#### SOURCE MATERIAL
************

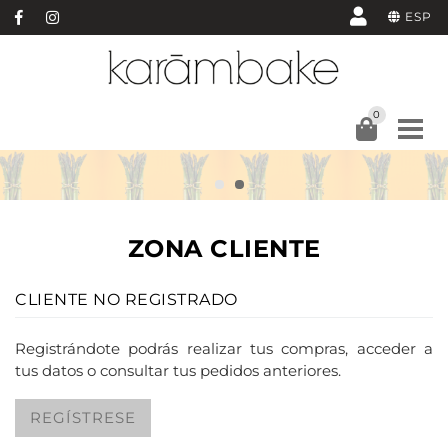
ESP
0
ZONA CLIENTE
CLIENTE NO REGISTRADO
Registrándote podrás realizar tus compras, acceder a
tus datos o consultar tus pedidos anteriores.
REGÍSTRESE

************

#### HOW TO COMPLETE THIS TASK
Can you copy out every line of text from the listing above, unchanged, while leaving the pictures out?

#### EXERCISE RESPONSE
ESP
0
ZONA CLIENTE
CLIENTE NO REGISTRADO
Registrándote podrás realizar tus compras, acceder a
tus datos o consultar tus pedidos anteriores.
REGÍSTRESE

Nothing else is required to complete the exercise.